TASK MATERIAL =>

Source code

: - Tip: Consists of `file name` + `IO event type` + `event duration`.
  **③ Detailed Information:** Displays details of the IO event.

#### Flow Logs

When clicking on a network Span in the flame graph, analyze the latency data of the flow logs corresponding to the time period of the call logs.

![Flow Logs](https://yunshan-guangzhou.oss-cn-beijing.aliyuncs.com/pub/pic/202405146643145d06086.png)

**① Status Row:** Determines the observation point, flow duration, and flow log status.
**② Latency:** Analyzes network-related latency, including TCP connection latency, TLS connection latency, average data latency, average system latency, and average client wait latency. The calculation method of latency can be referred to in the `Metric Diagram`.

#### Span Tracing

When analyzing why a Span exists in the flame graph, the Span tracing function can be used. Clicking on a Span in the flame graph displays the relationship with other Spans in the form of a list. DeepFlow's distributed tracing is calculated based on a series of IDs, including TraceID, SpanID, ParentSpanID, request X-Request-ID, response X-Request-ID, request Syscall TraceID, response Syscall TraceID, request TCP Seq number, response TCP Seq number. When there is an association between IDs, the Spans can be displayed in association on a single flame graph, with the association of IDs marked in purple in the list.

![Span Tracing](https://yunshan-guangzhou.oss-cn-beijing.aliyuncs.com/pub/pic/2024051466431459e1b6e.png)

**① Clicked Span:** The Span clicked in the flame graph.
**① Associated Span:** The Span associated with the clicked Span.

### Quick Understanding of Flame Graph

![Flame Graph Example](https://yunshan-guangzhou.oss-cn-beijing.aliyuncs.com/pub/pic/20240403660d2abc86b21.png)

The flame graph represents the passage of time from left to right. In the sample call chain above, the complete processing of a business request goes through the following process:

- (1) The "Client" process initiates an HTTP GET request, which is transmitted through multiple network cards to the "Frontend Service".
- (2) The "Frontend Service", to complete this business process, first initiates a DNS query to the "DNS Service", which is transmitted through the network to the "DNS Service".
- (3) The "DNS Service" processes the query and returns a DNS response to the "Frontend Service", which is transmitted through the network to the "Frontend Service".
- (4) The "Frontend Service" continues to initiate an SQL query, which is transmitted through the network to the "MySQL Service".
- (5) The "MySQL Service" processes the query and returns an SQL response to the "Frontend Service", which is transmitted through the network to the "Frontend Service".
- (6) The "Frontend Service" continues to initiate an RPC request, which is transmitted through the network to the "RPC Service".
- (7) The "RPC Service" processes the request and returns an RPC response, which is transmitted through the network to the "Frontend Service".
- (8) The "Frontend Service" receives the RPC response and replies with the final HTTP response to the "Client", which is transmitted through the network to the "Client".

WHAT IS EXPECTED => Only the lines above starting at the one containing "the clicked Span." and ending at the one containing "The flame graph represents", both included, are to be returned, exactly as they read.

RESULT FOR THIS EXERCISE =>
**① Associated Span:** The Span associated with the clicked Span.

### Quick Understanding of Flame Graph

![Flame Graph Example](https://yunshan-guangzhou.oss-cn-beijing.aliyuncs.com/pub/pic/20240403660d2abc86b21.png)

The flame graph represents the passage of time from left to right. In the sample call chain above, the complete processing of a business request goes through the following process:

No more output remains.